All adults in the UK will be offered their first dose of a coronavirus vaccine by the end of July, the prime minister has pledged.
More than 17 million people have been given a jab since the UK's Covid vaccine rollout began in December 2020.
But Boris Johnson said he now wants the programme to "go further and faster".
He said the July target would allow vulnerable people to be protected "sooner" and would help to further ease lockdown rules across the country.
NHS England chief executive Sir Simon Stevens said there were "early signs" the vaccine rollout was contributing to a fall in hospital admissions.
The PM is due to hold a final meeting with senior ministers about how to ease England's lockdown later, before he sets out the full "road map" on Monday.

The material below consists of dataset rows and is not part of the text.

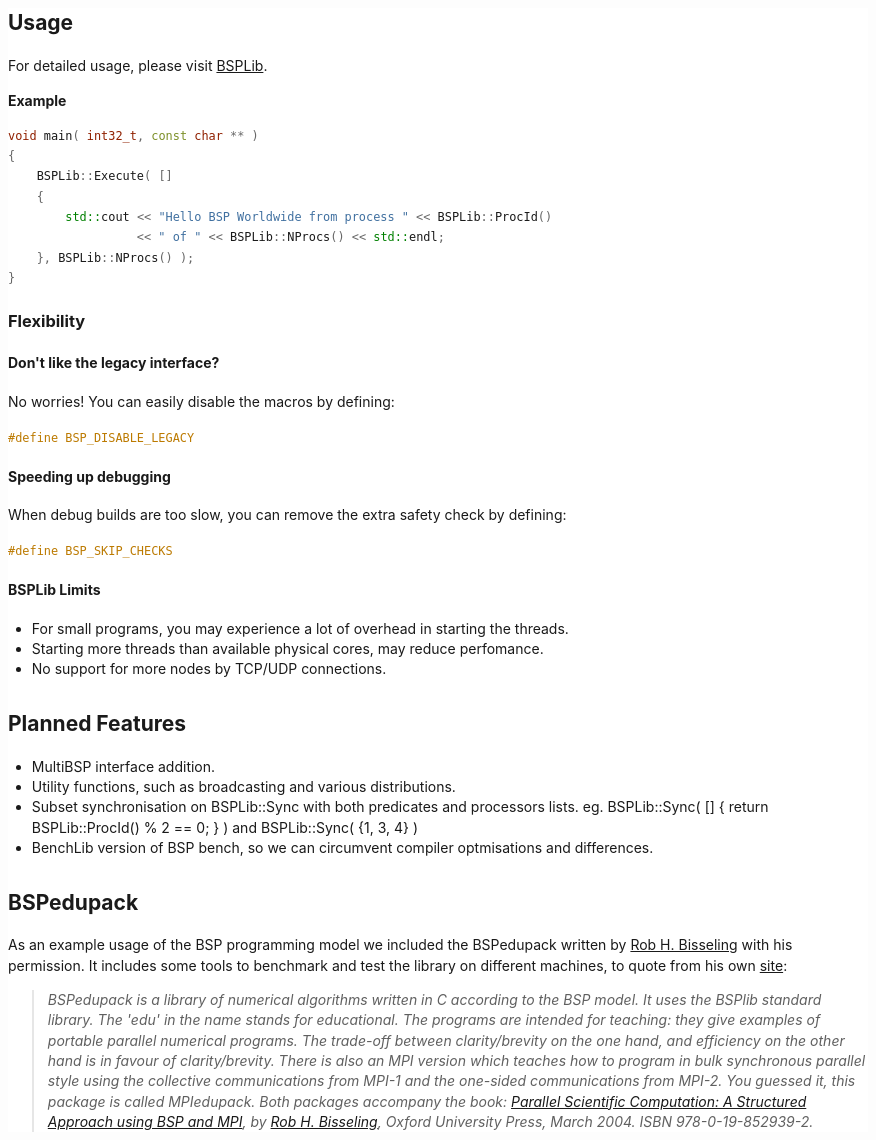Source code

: ## Usage
For detailed usage, please visit [BSPLib](http://bsplib.eu).

**Example**

```cpp
void main( int32_t, const char ** )
{
    BSPLib::Execute( []
    {
        std::cout << "Hello BSP Worldwide from process " << BSPLib::ProcId() 
                  << " of " << BSPLib::NProcs() << std::endl;
    }, BSPLib::NProcs() );
}
```

### Flexibility

#### Don't like the legacy interface?
No worries! You can easily disable the macros by defining:
```cpp
#define BSP_DISABLE_LEGACY
```

#### Speeding up debugging
When debug builds are too slow, you can remove the extra safety check by defining:
```cpp
#define BSP_SKIP_CHECKS
```

#### BSPLib Limits
* For small programs, you may experience a lot of overhead in starting the threads.
* Starting more threads than available physical cores, may reduce perfomance.
* No support for more nodes by TCP/UDP connections.

## Planned Features
* MultiBSP interface addition.
* Utility functions, such as broadcasting and various distributions.
* Subset synchronisation on BSPLib::Sync with both predicates and processors lists.
  eg. BSPLib::Sync( [] { return BSPLib::ProcId() % 2 == 0; } ) and BSPLib::Sync( {1, 3, 4} )
* BenchLib version of BSP bench, so we can circumvent compiler optmisations and differences.

## BSPedupack
As an example usage of the BSP programming model we included the BSPedupack written by [Rob H. Bisseling](http://www.staff.science.uu.nl/~bisse101/)
with his permission. It includes some tools to benchmark and test the library on different machines, to quote
from his own [site](http://www.staff.science.uu.nl/~bisse101/Software/software):

>*BSPedupack is a library of numerical algorithms written in C according to the BSP model. 
It uses the BSPlib standard library. The 'edu' in the name stands for educational. 
The programs are intended for teaching: they give examples of portable parallel 
numerical programs. The trade-off between clarity/brevity on the one hand, and efficiency 
on the other hand is in favour of clarity/brevity. There is also an MPI version which 
teaches how to program in bulk synchronous parallel style using the collective communications
from MPI-1 and the one-sided communications from MPI-2. You guessed it, this package is called 
MPIedupack. Both packages accompany the book: [Parallel Scientific Computation: 
A Structured Approach using BSP and MPI](http://ukcatalogue.oup.com/product/9780198529392.do), 
by [Rob H. Bisseling](http://www.staff.science.uu.nl/~bisse101/), Oxford University Press, 
March 2004. ISBN 978-0-19-852939-2.*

A speedy rollout of the vaccine to all vulnerable people is seen as critical to reducing the pandemic's death toll and relieving pressure on the NHS.
The government's previous target was to offer all adults the first dose by September.
The new plan means that by 15 April, all adults aged 50 and over, as well as younger people with underlying health conditions that put them at higher risk, should have been offered a jab.
However, the order of priority for under-50s has yet to be outlined by the Joint Committee on Vaccination and Immunisation (JCVI).
Prof Adam Finn, a member of the JCVI, said he expected that a public announcement would be made on vaccine priorities at some point in the next week.
He told BBC Breakfast: "The strategy from JCVI that's being provided as advice to the government is just being finalised at the moment, and then government will make their decision as to how to do this during the coming days, so I think there'll be some kind of public announcement around that in the next week or so."
The speedier rollout of the vaccine is likely to raise expectations - and pressure - for a swifter unlocking in England, but the government is still talking the language of caution.
Senior ministers will finalise the plan today before it's presented to the wider Cabinet for approval tomorrow.
It's unlikely that any restrictions will change before 8 March, when the government hopes to get all children back into schools.
The prime minister has long said that is his top priority.
But it is likely that a small tweak will be made from that date to allow people to meet one other person outdoors for social purposes rather than just for exercise.
A Downing Street source said this would be the beginning of allowing people to meet each other for socialising once again as the government recognised the impact of not seeing loved ones.
It's understood various options - which could include reintroducing the rule of six - are being considered for the weeks beyond.
Labour, meanwhile, welcomed the vaccine targets being moved forward, but called on the government to prioritise people based on their job.
Shadow health secretary Jonathan Ashworth said: "It's perfectly reasonable for teachers, police officers and other key workers who haven't been able to stay at home in the lockdown to ask when their turn will be.
"If government aren't going to prioritise by occupation in the next phase, they need to set out why."
Mr Ashworth also said the vaccination programme needed to be supported by stronger measures to break the chain of infection, such as "decent financial support" for people who have to self-isolate, updated guidance on face coverings and better ventilation standards in workplaces.
Some 17.2 million people in the UK have received their first dose of a vaccine at one of the 1,500 vaccination sites across the country, and almost 600,000 have received their second dose.
NHS England said that more than two-thirds of those aged between 65 and 69 have had their first dose of a vaccine - just one week after invitations went out.
Next, about 460,000 people aged 64 will be invited to get their jab.
NHS England medical director Prof Stephen Powis said: "Over 14.5 million of the most vulnerable people in England have already safely had their first dose of the Covid-19 vaccine and with people aged between 65 and 69 now eligible too, we want everyone else in this age group to consider making this week your week to get a jab."
The government previously met its pledge of offering a vaccine to everyone in the top four priority groups - including those aged 70 and over, care home residents, healthcare workers and people required to shield - by 15 February.
Mr Johnson said: "Hitting 15 million vaccinations was a significant milestone - but there will be no let up, and I want to see the rollout go further and faster in the coming weeks.
"We will now aim to offer a jab to every adult by the end of July, helping us protect the most vulnerable sooner, and take further steps to ease some of the restrictions in place."
He added, however, that the "route out of lockdown" would be "cautious and phased".
Reuniting families and allowing people to have more social contact will be an "absolute priority" in easing measures once schools have reopened, No 10 said on Saturday.
One of the first steps towards this is that care home residents in England will each be allowed one regular visitor from 8 March.
Those nominated visitors will be able to meet indoors and hold hands with their loved one, but must wear personal protective equipment and be tested beforehand.
In Scotland, care home residents will be allowed up to two designated visitors once a week, under guidelines due to be published on Wednesday. The Scottish government hopes to publish a route out of lockdown next week, but First Minister Nicola Sturgeon has urged people not to book Easter holidays.
Wales has already announced some relaxation of its lockdown rules, but Northern Ireland has extended its stay-at-home order until April.